> _Material provided_:
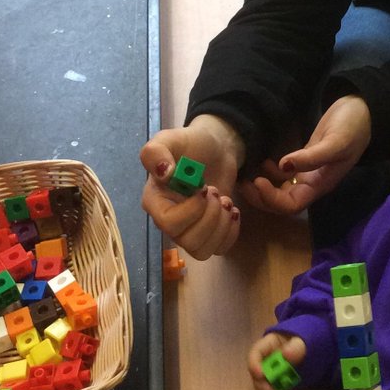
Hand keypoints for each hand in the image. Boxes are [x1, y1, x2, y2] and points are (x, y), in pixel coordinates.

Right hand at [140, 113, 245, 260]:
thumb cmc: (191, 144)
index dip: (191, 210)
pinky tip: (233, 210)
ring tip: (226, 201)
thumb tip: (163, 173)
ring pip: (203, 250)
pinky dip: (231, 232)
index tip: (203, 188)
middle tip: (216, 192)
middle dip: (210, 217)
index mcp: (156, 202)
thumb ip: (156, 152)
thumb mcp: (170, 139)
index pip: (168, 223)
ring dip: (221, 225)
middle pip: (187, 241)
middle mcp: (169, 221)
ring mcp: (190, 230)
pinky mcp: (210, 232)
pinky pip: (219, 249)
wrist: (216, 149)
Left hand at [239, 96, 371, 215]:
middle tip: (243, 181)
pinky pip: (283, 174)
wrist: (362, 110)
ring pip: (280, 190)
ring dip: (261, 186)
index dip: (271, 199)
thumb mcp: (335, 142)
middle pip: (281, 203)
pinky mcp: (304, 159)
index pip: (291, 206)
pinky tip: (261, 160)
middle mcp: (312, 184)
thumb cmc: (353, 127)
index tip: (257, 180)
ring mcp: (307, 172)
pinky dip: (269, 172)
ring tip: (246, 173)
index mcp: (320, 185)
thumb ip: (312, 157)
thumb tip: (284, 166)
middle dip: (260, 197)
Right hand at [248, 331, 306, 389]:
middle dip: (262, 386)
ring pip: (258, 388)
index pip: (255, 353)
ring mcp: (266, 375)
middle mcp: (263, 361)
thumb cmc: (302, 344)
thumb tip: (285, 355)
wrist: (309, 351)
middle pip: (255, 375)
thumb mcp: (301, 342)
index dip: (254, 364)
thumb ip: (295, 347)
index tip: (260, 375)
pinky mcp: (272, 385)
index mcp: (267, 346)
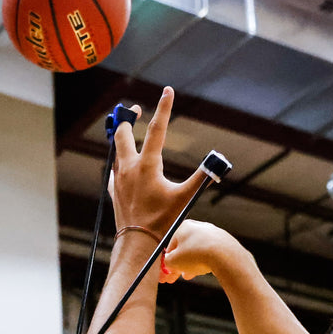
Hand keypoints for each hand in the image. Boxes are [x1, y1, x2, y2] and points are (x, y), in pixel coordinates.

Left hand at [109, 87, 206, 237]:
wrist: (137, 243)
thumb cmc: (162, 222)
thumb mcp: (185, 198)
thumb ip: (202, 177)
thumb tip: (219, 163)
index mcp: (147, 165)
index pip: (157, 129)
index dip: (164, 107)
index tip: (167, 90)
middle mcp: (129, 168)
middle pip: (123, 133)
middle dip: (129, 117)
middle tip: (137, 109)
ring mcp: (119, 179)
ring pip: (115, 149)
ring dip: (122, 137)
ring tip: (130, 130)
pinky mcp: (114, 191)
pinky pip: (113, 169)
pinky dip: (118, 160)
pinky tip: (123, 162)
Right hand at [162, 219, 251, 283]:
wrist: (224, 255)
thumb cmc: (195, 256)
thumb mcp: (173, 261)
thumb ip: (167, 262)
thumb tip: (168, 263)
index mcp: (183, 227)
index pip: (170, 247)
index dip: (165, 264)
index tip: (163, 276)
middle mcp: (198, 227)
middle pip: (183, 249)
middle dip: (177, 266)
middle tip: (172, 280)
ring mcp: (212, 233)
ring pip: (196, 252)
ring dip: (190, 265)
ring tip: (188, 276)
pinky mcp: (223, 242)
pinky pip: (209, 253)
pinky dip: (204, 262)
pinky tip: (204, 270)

--

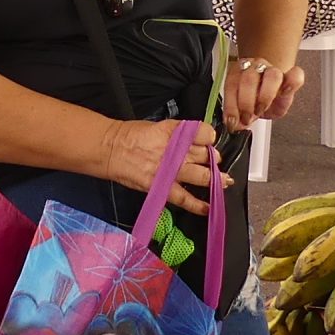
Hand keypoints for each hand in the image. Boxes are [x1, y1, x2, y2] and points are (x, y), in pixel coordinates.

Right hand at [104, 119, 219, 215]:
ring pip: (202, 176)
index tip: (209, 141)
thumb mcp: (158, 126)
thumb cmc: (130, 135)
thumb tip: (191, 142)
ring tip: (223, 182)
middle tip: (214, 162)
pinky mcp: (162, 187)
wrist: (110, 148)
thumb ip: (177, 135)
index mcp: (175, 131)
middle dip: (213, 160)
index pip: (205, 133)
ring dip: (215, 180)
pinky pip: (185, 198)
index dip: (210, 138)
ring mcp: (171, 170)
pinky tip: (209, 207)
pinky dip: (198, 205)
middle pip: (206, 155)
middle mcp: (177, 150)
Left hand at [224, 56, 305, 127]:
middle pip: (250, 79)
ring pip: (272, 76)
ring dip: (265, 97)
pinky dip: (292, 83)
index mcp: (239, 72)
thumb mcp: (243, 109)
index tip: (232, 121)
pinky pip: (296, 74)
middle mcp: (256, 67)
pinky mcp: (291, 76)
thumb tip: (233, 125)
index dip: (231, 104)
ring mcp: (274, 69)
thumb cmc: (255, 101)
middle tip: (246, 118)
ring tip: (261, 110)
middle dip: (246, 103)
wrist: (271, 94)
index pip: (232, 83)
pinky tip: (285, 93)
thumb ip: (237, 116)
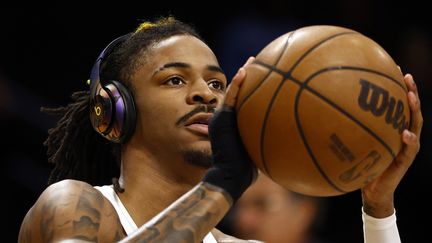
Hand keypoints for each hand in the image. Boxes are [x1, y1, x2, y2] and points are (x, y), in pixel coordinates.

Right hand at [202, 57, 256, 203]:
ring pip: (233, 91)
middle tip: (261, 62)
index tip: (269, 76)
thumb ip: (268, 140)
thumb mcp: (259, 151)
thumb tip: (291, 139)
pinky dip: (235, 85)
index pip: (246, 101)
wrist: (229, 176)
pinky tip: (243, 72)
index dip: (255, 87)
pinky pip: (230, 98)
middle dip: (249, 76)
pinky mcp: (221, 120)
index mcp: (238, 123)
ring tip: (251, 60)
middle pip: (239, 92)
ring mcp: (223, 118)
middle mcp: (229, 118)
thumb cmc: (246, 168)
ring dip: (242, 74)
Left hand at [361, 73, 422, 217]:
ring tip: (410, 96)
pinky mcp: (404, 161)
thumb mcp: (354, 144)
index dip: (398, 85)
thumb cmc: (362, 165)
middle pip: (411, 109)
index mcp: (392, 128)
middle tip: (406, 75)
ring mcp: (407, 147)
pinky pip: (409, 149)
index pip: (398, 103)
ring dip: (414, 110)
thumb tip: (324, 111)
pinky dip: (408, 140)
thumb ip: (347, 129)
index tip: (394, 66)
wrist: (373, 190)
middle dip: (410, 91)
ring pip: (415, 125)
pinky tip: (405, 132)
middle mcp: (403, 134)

> _What you need to do_:
Please state only the number of lines above that hold the string "Left".

> _Answer area_:
4